A study in simplicity, the B&B cocktail is a combination of brandy and French herbal liqueur, Bénédictine. Though the pairing dates back at least to 1910, when it appeared as a layered pousse-café in Raymond E. Sullivan’s The Barkeeper’s Manual, the drink is most often associated with Prohibition-era New York City. Legend credits a bartender at the storied 21 Club in the 1930s with popularizing the stirred, after-dinner version we know today: rich, herbal, and elegant.

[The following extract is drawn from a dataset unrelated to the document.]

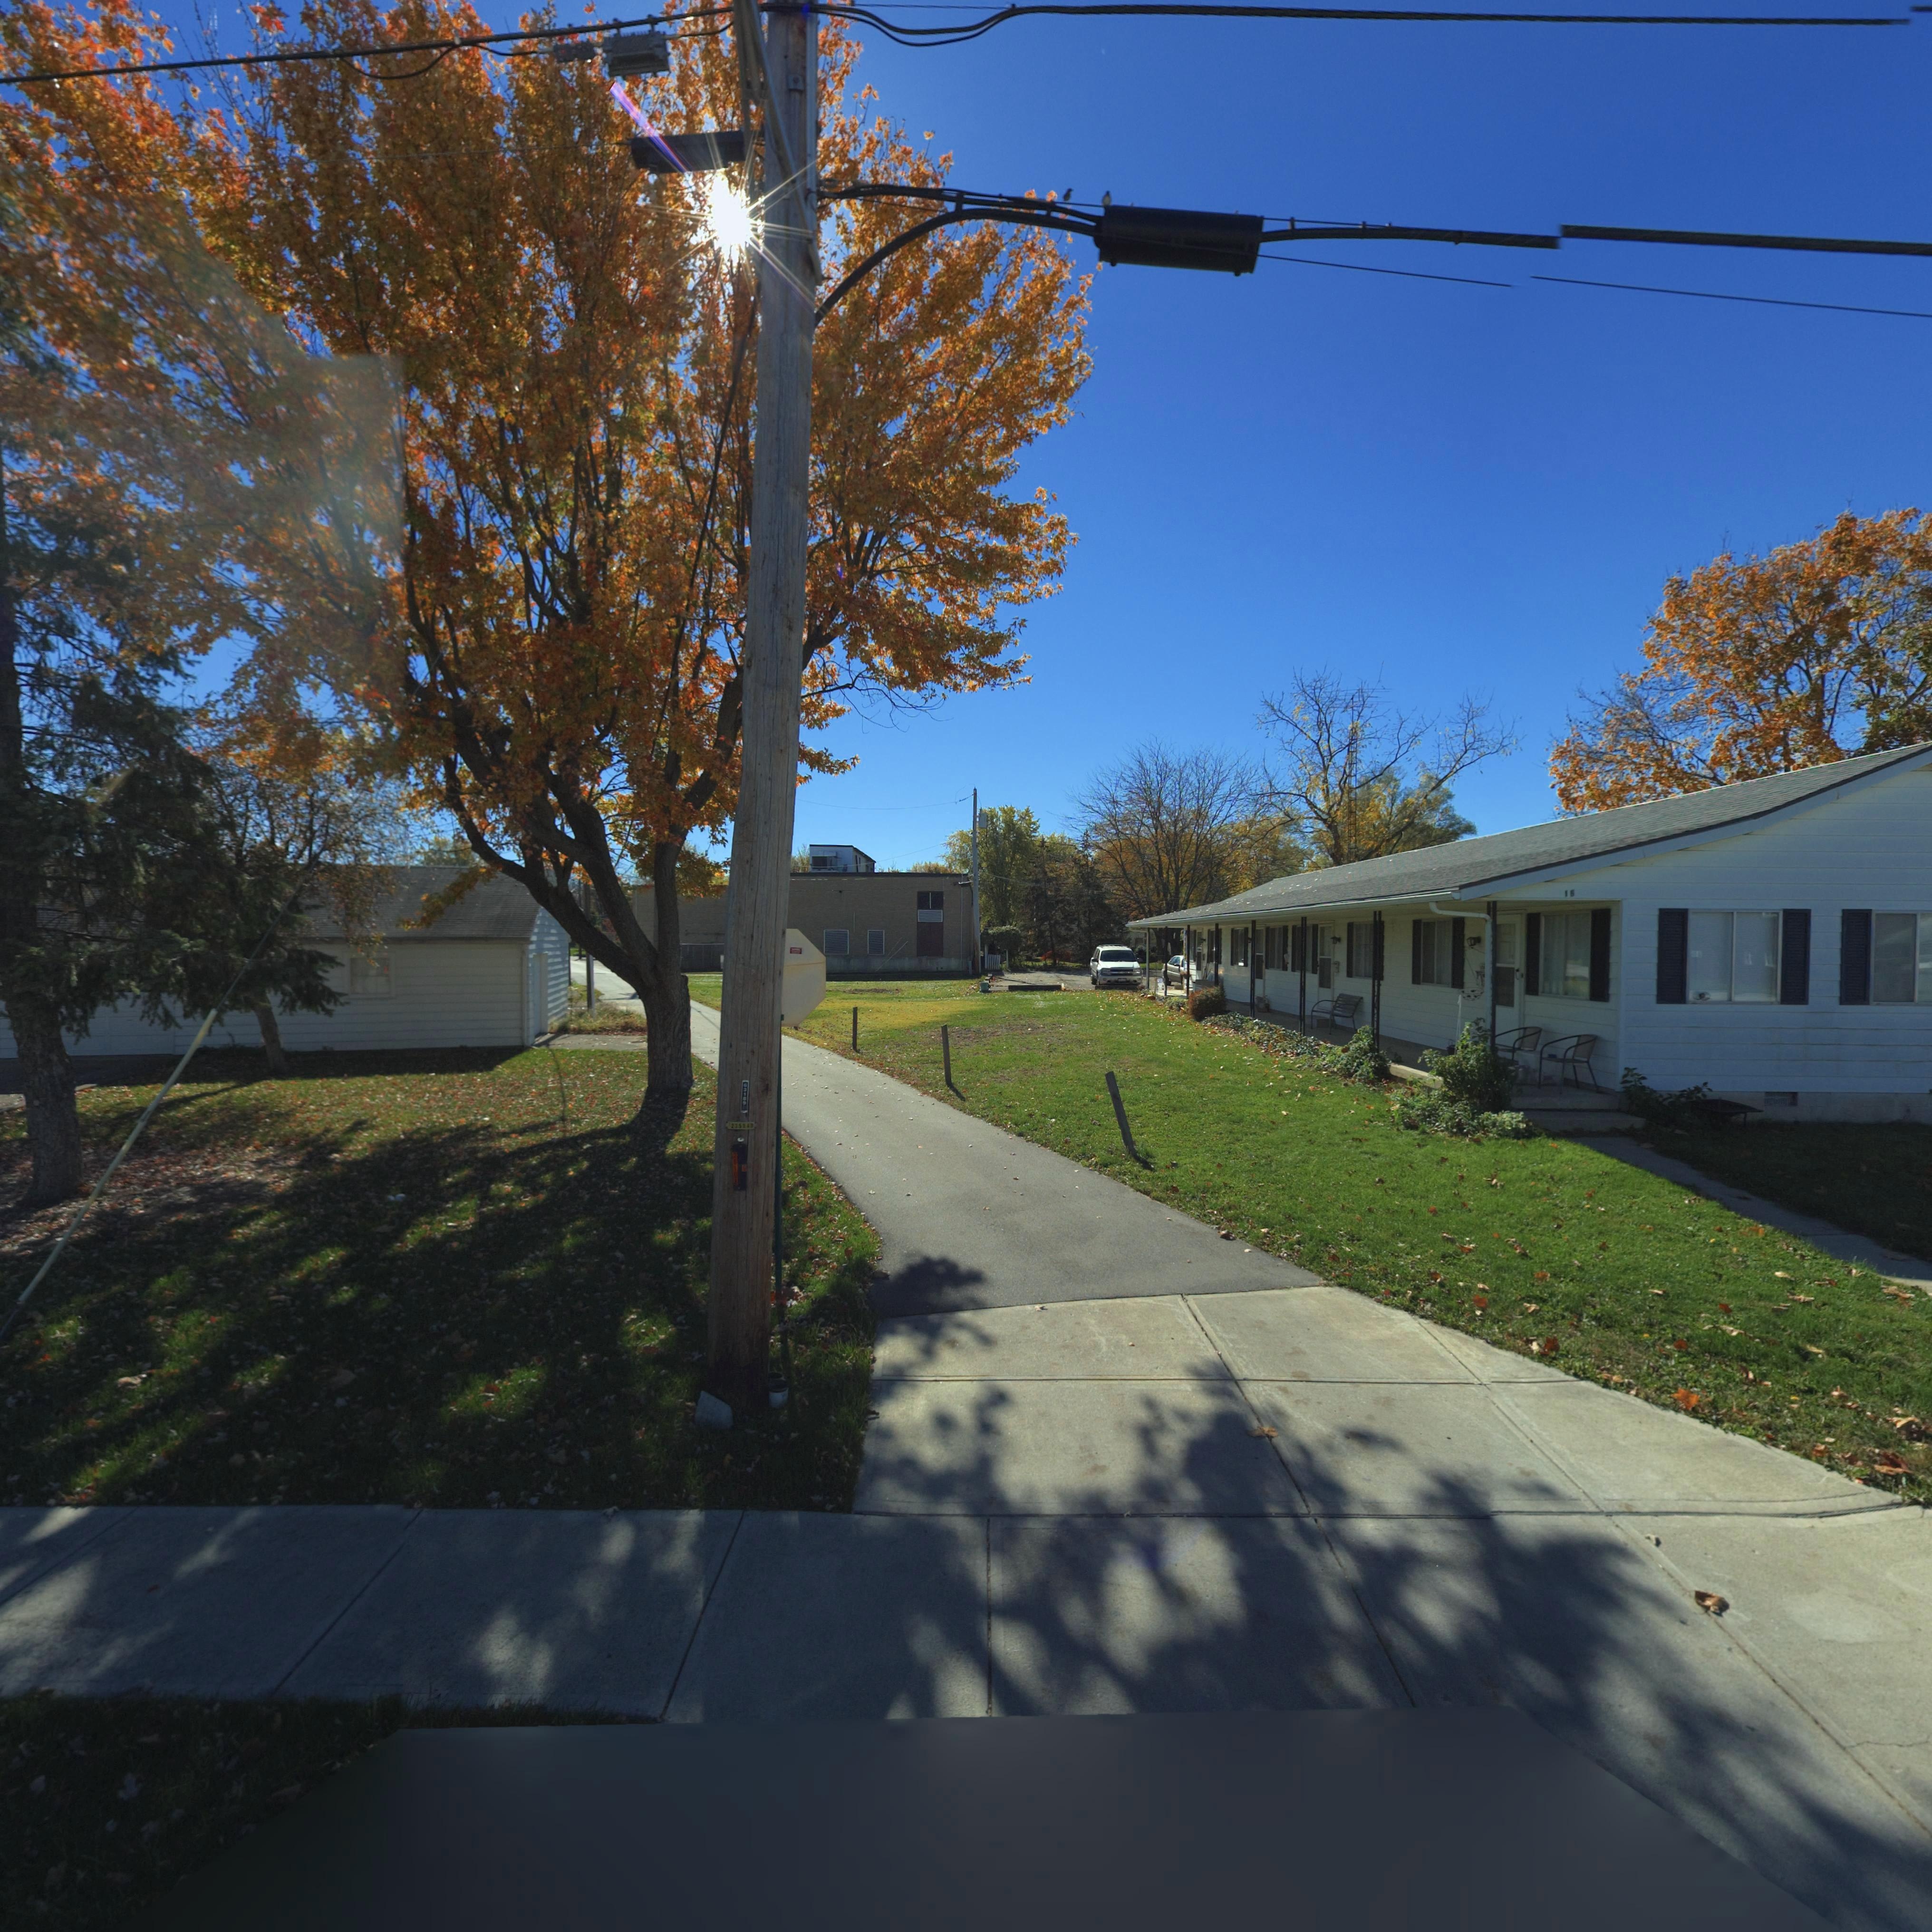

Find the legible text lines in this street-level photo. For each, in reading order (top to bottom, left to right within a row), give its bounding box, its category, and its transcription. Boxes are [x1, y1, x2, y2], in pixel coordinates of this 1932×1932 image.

[1564, 889, 1575, 897] StreetNumber: 1*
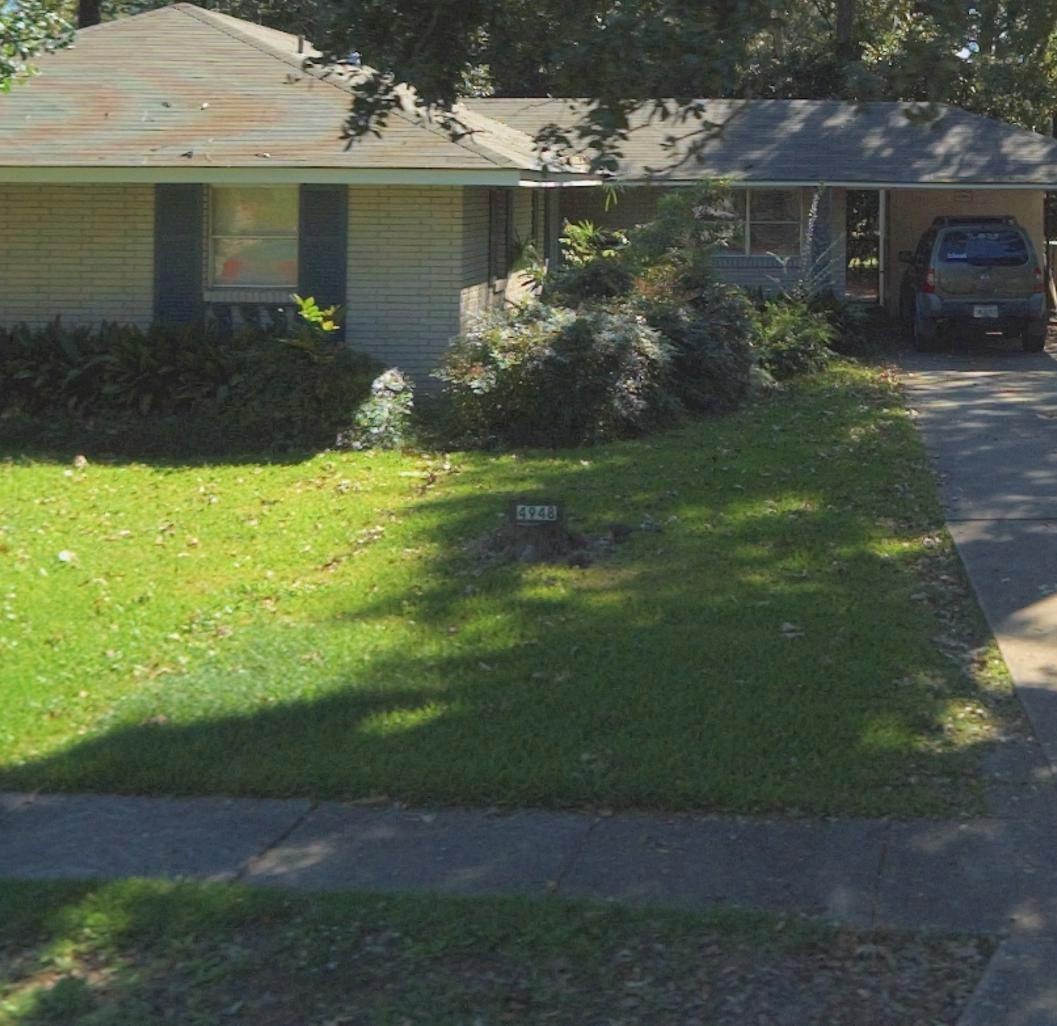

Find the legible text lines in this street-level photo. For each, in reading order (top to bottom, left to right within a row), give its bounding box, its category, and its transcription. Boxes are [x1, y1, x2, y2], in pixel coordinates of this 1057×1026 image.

[517, 505, 556, 520] StreetNumber: 4948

The two-ingredient cocktail became so popular in the U.S. that by 1937, Bénédictine introduced a pre-mixed bottling made with 60% Bénédictine and 40% French brandy.
Why the B&B works
Traditionally mixed in equal parts, this variation pulls back on the liqueur, yielding a drier, more nuanced drink that lets the brandy’s bright fruit notes shine without sacrificing Bénédictine’s warm, herbal complexity.
Produced in France since the 19th century, the Cognac-based liqueur is made with a proprietary blend of 27 herbs and spices and finished with honey. Naturally sweet, with notes of warm baking spice and citrus, it finds balance when paired with a dry brandy, resulting in a cocktail that’s layered, warming, and finished with a velvety smoothness.